Re: [PATCH 0/2] fix kernel crash with macvtap on top of LRO
From: Ben Hutchings
Date: Mon Jun 17 2013 - 12:20:35 EST
On Mon, 2013-06-17 at 11:05 +0930, Rusty Russell wrote:
> "Michael S. Tsirkin" <mst@xxxxxxxxxx> writes:
> > On Wed, Jun 12, 2013 at 03:56:36PM +0100, Ben Hutchings wrote:
> >> On Mon, 2013-06-10 at 10:07 +0300, Michael S. Tsirkin wrote:
> >> > On Thu, Feb 07, 2013 at 01:14:20PM -0500, David Miller wrote:
> >> > > From: Ben Hutchings <bhutchings@xxxxxxxxxxxxxx>
> >> > > Date: Thu, 7 Feb 2013 16:20:46 +0000
> >> > >
> >> > > > If the consensus is still that we must preserve packets exactly (aside
> >> > > > from the usual modifications by IP routers) then LRO should be disabled
> >> > > > on all devices for which forwarding is enabled.
> >> > >
> >> > > I believe this is still undoubtedly the consensus.
> >> >
> >> > With virtio we are getting packets from a linux host,
> >> > so we could thinkably preserve packets exactly
> >> > even with LRO. I am guessing other hardware could be
> >> > doing this as well.
> >> >
> >> > I am not sure what information would need to be preserved -
> >> > could someone help clarify please?
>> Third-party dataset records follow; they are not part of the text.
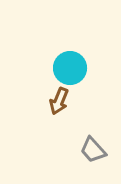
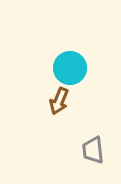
gray trapezoid: rotated 36 degrees clockwise
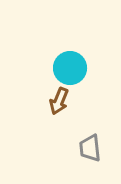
gray trapezoid: moved 3 px left, 2 px up
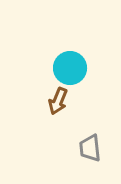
brown arrow: moved 1 px left
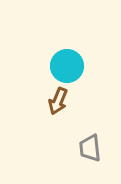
cyan circle: moved 3 px left, 2 px up
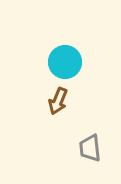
cyan circle: moved 2 px left, 4 px up
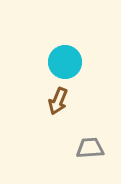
gray trapezoid: rotated 92 degrees clockwise
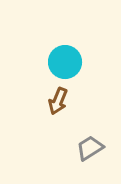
gray trapezoid: rotated 28 degrees counterclockwise
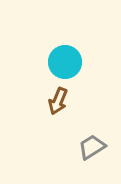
gray trapezoid: moved 2 px right, 1 px up
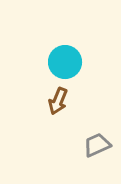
gray trapezoid: moved 5 px right, 2 px up; rotated 8 degrees clockwise
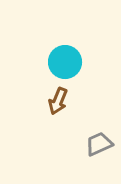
gray trapezoid: moved 2 px right, 1 px up
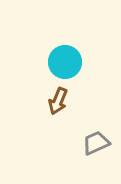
gray trapezoid: moved 3 px left, 1 px up
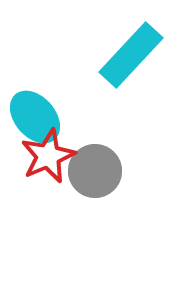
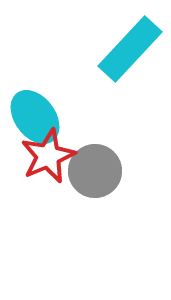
cyan rectangle: moved 1 px left, 6 px up
cyan ellipse: rotated 4 degrees clockwise
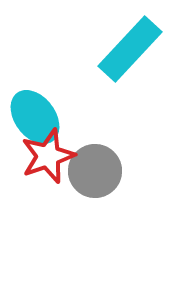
red star: rotated 4 degrees clockwise
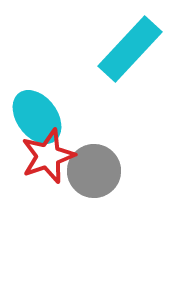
cyan ellipse: moved 2 px right
gray circle: moved 1 px left
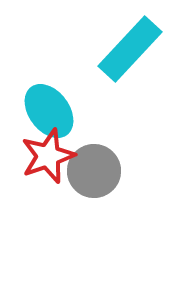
cyan ellipse: moved 12 px right, 6 px up
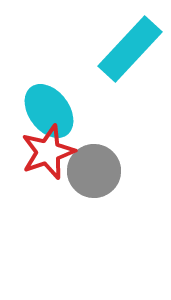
red star: moved 4 px up
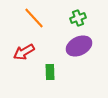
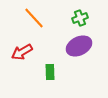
green cross: moved 2 px right
red arrow: moved 2 px left
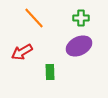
green cross: moved 1 px right; rotated 21 degrees clockwise
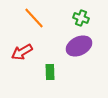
green cross: rotated 21 degrees clockwise
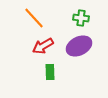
green cross: rotated 14 degrees counterclockwise
red arrow: moved 21 px right, 6 px up
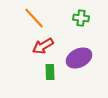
purple ellipse: moved 12 px down
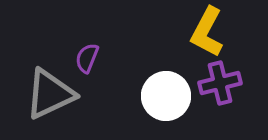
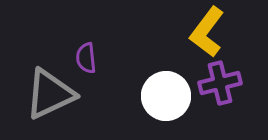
yellow L-shape: rotated 9 degrees clockwise
purple semicircle: moved 1 px left; rotated 28 degrees counterclockwise
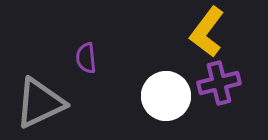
purple cross: moved 1 px left
gray triangle: moved 10 px left, 9 px down
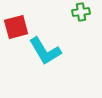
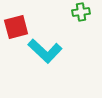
cyan L-shape: rotated 16 degrees counterclockwise
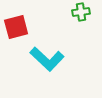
cyan L-shape: moved 2 px right, 8 px down
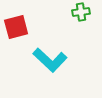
cyan L-shape: moved 3 px right, 1 px down
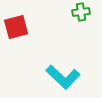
cyan L-shape: moved 13 px right, 17 px down
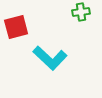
cyan L-shape: moved 13 px left, 19 px up
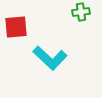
red square: rotated 10 degrees clockwise
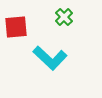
green cross: moved 17 px left, 5 px down; rotated 36 degrees counterclockwise
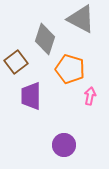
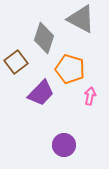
gray diamond: moved 1 px left, 1 px up
purple trapezoid: moved 10 px right, 3 px up; rotated 136 degrees counterclockwise
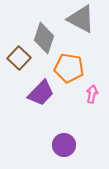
brown square: moved 3 px right, 4 px up; rotated 10 degrees counterclockwise
orange pentagon: moved 1 px left, 1 px up; rotated 8 degrees counterclockwise
pink arrow: moved 2 px right, 2 px up
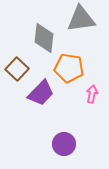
gray triangle: rotated 36 degrees counterclockwise
gray diamond: rotated 12 degrees counterclockwise
brown square: moved 2 px left, 11 px down
purple circle: moved 1 px up
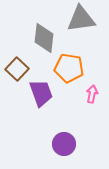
purple trapezoid: rotated 64 degrees counterclockwise
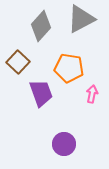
gray triangle: rotated 20 degrees counterclockwise
gray diamond: moved 3 px left, 12 px up; rotated 36 degrees clockwise
brown square: moved 1 px right, 7 px up
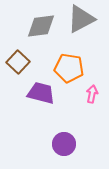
gray diamond: rotated 40 degrees clockwise
purple trapezoid: rotated 56 degrees counterclockwise
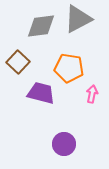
gray triangle: moved 3 px left
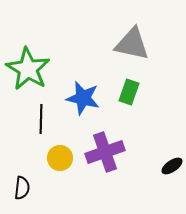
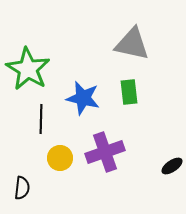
green rectangle: rotated 25 degrees counterclockwise
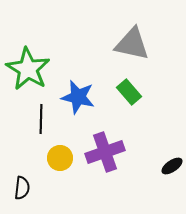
green rectangle: rotated 35 degrees counterclockwise
blue star: moved 5 px left, 1 px up
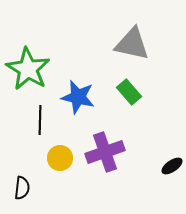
black line: moved 1 px left, 1 px down
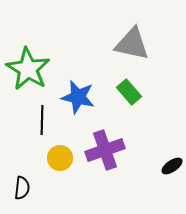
black line: moved 2 px right
purple cross: moved 2 px up
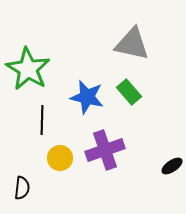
blue star: moved 9 px right
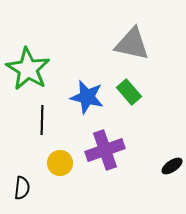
yellow circle: moved 5 px down
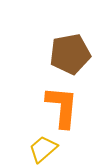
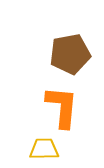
yellow trapezoid: moved 1 px right; rotated 40 degrees clockwise
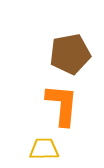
orange L-shape: moved 2 px up
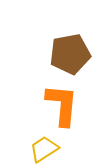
yellow trapezoid: rotated 32 degrees counterclockwise
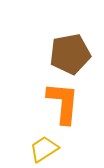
orange L-shape: moved 1 px right, 2 px up
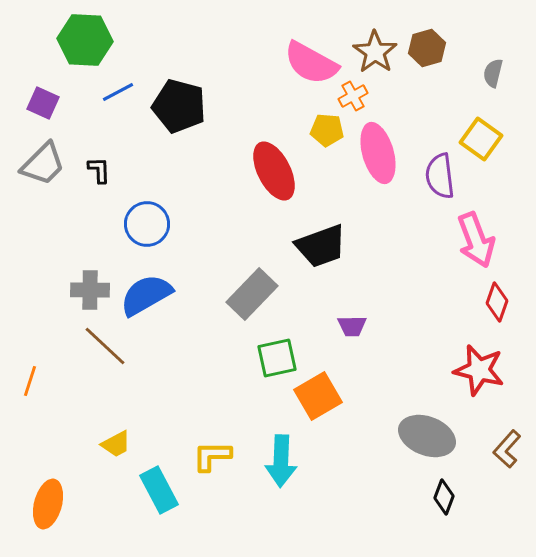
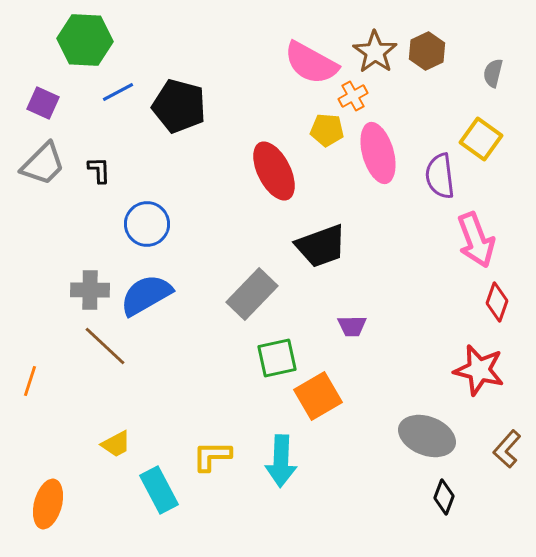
brown hexagon: moved 3 px down; rotated 9 degrees counterclockwise
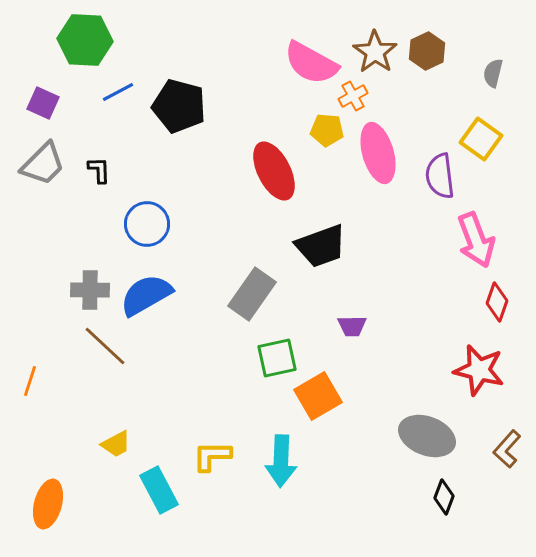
gray rectangle: rotated 9 degrees counterclockwise
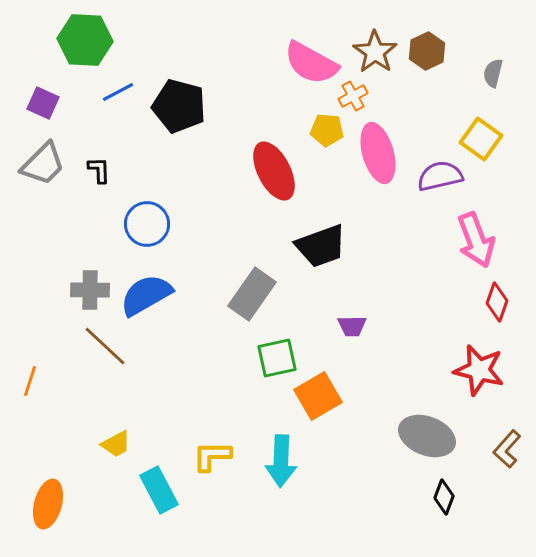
purple semicircle: rotated 84 degrees clockwise
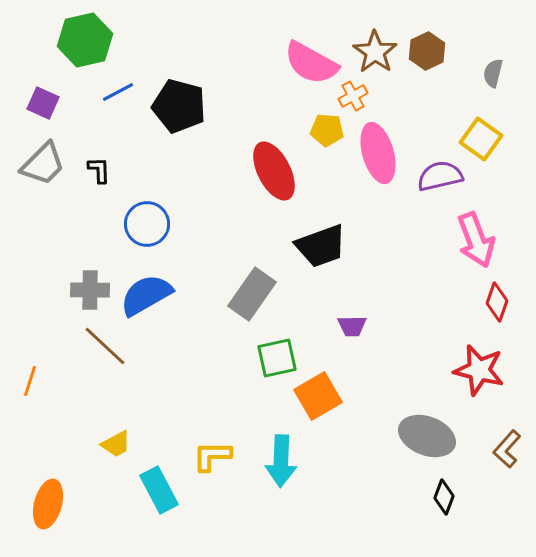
green hexagon: rotated 16 degrees counterclockwise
> >> Some LRO implementations may not preserve:
> >> - Packet boundaries
> >> - TSO/GSO produces packets all the same size, except possibly for the
> >> last one. GRO therefore flushes a flow after merging a packet with
> >> a different segment size.
> >> - IPv4 TTL, IPv6 hop-limit, TCP timestamp
> >> - TSO/GSO will put the same values in all packets. GRO flushes a flow
> >> if they change.
> >> - IPv4 fragment ID
> >> - TSO/GSO produces consecutive fragment IDs. GRO flushes a flow
> >> if it sees a non-consecutive fragment ID.
> >> - MAC header, IPv4 TOS, IPv6 traffic class
> >> - Should be the same for all packets in a flow. GRO actually checks
> >> and flushes a flow if they change.
> >> Ben.
> > Thanks!
> > Okay so since LRO in virtio is actually running on top
> > of GRO/TSO in linux, looks like the only things worth preserving
> > that we don't preserve at the moment are the packet
> > boundaries, for which it's enough to report
> > the first segment size to guest - we have the total length,
> > from that we can calculate the last segment size.
> Isn't this reflected in virtio_net_hdr->gso_size?
> But the bigger point here is that we shouldn't be feeding guests LRO
> packets which don't meet the stricter GRO requirements, as we don't know
> what the guest is doing with them. It might be forwarding them itself.
> I thought LRO was deprecated and GRO was the new hotness, but I haven't
> been following. Do we still care about LRO?
The old software LRO implementation, inet_lro, is deprecated in favour
of GRO and is now only used by one or two drivers. Hardware/firmware
implementations of LRO are still in use and not deprecated, but we try
to disable them on devices for which forwarding is enabled because of
this information loss.
The problem I was talking about is this: you can put macvlan on top of a
device that has LRO enabled, and then if the macvtap/macvlan device is
used for forwarding the output packets might not look the same as those
originally received. So LRO should be disabled on the underlying device
whenever forwarding is enabled on the macvtap/macvlan device; however we
can't necessarily tell when that happens as the forwarding might be done
inside a VM. Maybe this is just too obscure a use case to worry much
about getting it right automatically.
Ben Hutchings, Staff Engineer, Solarflare
Not speaking for my employer; that's the marketing department's job.
They asked us to note that Solarflare product names are trademarked.